You see, I have been taught by all those Bishops and Priests that I mentioned earlier that “our liturgy expresses our Faith”. We do not perform the “Asperges me” because Fr. Peterson always did. The Order of Service is not conducted here so as to conform with the way that Fr. Irwin or Fr. Crume always had it done; and whatever changes I have made here over the past two years are not just a result of my personal preference or because of the way that Archbishop Lewis taught me; the Liturgy at St. James expresses the Faith of this parish.
To paraphrase; we are not made heirs to God’s Promise by the firm adherence to any liturgical law. We will not realize the fulfilment of God’s Covenant through strict obedience to whatever version of Ritual Notes; we are not made more “holy” or more “catholic” because we use incense more often than other churches. Our status in the Kingdom of God is not improved by our status as “High-Church Anglo-Catholics”.
You see, our ultimate goal is to play our part in the Covenant with God.
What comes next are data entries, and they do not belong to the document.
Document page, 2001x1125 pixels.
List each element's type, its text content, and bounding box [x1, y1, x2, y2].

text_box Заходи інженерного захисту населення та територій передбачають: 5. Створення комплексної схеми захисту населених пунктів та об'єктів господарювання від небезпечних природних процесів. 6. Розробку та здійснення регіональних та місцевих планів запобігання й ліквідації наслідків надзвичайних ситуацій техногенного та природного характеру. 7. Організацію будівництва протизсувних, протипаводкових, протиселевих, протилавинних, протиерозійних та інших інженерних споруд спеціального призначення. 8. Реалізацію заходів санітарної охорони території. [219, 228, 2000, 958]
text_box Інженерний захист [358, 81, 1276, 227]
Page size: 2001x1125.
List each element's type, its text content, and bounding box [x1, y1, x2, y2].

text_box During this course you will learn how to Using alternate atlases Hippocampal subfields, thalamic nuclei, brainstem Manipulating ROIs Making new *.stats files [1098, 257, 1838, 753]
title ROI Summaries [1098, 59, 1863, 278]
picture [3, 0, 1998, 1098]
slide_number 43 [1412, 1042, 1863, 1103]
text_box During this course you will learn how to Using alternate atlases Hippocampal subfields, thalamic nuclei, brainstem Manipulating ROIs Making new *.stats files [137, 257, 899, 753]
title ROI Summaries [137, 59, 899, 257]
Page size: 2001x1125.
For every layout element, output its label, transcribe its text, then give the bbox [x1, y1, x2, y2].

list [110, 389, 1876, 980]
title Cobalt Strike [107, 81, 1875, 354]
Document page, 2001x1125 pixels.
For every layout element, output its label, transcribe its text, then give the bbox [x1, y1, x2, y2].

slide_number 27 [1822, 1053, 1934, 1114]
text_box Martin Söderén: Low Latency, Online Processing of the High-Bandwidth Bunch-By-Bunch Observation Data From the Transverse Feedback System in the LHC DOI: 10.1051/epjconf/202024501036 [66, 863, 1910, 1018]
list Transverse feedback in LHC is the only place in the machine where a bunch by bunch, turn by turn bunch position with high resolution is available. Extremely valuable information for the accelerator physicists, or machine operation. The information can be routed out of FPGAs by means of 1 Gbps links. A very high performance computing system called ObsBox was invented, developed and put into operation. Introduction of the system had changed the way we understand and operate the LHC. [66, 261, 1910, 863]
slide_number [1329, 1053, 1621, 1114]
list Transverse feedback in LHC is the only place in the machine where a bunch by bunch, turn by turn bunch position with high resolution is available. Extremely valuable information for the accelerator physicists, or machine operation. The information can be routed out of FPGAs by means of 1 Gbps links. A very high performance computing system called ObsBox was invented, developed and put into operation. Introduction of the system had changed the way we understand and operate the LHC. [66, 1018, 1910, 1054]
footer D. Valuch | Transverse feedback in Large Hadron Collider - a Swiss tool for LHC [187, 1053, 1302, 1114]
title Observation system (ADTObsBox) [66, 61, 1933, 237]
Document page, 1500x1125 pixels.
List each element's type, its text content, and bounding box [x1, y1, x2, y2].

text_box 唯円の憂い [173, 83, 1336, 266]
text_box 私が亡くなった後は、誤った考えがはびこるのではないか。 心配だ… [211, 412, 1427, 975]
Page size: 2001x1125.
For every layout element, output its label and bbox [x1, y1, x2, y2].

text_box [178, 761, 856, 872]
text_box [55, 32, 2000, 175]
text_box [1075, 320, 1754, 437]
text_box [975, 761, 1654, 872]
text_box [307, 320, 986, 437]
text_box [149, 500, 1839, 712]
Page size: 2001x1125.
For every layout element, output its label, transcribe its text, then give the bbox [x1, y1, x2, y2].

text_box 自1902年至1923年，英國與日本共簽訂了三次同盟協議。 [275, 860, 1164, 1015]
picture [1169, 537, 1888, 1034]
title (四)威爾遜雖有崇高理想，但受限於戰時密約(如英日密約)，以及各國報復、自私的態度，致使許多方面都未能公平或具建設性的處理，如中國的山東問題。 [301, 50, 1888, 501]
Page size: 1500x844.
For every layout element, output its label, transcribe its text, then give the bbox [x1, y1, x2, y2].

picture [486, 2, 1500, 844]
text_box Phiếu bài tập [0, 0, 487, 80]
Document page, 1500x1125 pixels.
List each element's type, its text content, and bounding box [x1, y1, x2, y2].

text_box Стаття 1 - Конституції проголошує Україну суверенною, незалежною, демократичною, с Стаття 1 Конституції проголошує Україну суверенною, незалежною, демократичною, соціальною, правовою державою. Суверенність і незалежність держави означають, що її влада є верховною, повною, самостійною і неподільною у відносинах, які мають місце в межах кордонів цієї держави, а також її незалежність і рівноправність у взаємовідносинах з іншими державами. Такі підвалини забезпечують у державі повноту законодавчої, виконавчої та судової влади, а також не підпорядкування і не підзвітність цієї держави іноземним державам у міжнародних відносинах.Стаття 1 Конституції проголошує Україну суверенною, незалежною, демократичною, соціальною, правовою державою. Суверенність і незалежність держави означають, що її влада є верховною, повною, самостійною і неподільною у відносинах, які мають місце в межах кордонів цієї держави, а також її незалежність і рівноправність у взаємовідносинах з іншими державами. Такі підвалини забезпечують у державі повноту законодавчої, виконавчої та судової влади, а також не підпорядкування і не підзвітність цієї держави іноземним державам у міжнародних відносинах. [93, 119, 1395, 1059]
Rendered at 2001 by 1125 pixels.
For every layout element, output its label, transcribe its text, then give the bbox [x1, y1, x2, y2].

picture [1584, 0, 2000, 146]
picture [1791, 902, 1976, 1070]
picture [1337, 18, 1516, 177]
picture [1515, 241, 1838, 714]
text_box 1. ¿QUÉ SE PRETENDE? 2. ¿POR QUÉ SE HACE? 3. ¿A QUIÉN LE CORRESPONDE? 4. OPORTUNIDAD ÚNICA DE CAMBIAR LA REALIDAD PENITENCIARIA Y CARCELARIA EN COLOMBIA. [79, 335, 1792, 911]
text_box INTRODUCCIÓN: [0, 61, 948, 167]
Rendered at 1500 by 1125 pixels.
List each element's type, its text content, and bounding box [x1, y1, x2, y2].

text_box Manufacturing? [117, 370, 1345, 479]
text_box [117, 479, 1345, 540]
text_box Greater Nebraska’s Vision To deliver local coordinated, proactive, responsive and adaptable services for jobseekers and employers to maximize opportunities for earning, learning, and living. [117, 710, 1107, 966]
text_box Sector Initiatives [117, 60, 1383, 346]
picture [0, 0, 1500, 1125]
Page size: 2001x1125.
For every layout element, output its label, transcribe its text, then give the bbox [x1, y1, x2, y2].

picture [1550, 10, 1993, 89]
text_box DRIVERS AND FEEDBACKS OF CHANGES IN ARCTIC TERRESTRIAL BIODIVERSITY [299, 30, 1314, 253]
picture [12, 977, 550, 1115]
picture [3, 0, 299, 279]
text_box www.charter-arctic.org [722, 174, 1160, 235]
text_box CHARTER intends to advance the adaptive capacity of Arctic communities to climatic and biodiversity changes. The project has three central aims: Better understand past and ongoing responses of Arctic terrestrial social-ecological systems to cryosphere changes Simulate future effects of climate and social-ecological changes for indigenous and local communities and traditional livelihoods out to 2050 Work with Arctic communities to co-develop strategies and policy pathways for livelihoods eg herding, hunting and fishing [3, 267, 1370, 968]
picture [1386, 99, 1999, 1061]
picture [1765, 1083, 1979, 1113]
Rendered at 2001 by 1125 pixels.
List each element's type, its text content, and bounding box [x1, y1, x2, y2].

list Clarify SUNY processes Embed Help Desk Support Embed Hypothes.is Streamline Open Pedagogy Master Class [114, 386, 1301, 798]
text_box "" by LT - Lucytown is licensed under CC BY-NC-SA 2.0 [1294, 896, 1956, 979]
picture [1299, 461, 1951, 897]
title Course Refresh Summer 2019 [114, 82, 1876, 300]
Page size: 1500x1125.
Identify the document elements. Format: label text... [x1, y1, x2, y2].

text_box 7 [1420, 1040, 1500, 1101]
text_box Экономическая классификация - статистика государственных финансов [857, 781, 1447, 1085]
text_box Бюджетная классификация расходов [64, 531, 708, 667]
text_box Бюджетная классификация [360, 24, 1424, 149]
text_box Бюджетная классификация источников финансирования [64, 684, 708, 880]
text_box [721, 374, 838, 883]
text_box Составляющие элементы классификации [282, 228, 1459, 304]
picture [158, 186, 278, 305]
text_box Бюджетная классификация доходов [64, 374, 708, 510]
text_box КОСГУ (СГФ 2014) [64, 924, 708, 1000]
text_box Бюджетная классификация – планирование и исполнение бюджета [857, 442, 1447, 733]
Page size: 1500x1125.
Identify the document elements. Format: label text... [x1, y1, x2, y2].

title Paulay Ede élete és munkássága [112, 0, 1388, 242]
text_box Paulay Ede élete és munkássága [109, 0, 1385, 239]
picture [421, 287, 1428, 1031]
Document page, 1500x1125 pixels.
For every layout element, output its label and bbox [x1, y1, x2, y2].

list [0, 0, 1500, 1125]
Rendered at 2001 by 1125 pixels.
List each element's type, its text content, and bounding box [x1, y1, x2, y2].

Our Goal is to play our part in the Promise of God. We cannot claim our part in this relationship through our actions, our “works”, through our meticulous obedience to the letter of the “Law”; we can only claim our part in this relationship through the Faith that is expressed by these actions.
“And this I say: that the covenant that was confirmed before of God in Christ, the Law, which was four hundred and thirty years after, cannot disannul, that I should make the promise of none effect“. And so, as we continue today and in the future; as we revel in the glory of the organ music and the choir voices; as we join together in the true worship of God at the Mass; let us always remember that we do so not because “this is the way it’s always been done”.
Let us join together knowing that what we do here is an expression of our Faith; the Faith that existed before there was a Ritual Notes; a Faith that existed before there was an “Oxford Movement”, or a Church of England; a Faith that existed even before the 10 Commandments were written down. Let us join together in the Faith of Abraham, Isaac, and Jacob; the Faith in the Promise of God; the Faith in the Grace of God; the Faith which has its ultimate fulfilment in Jesus Christ. Our Lord.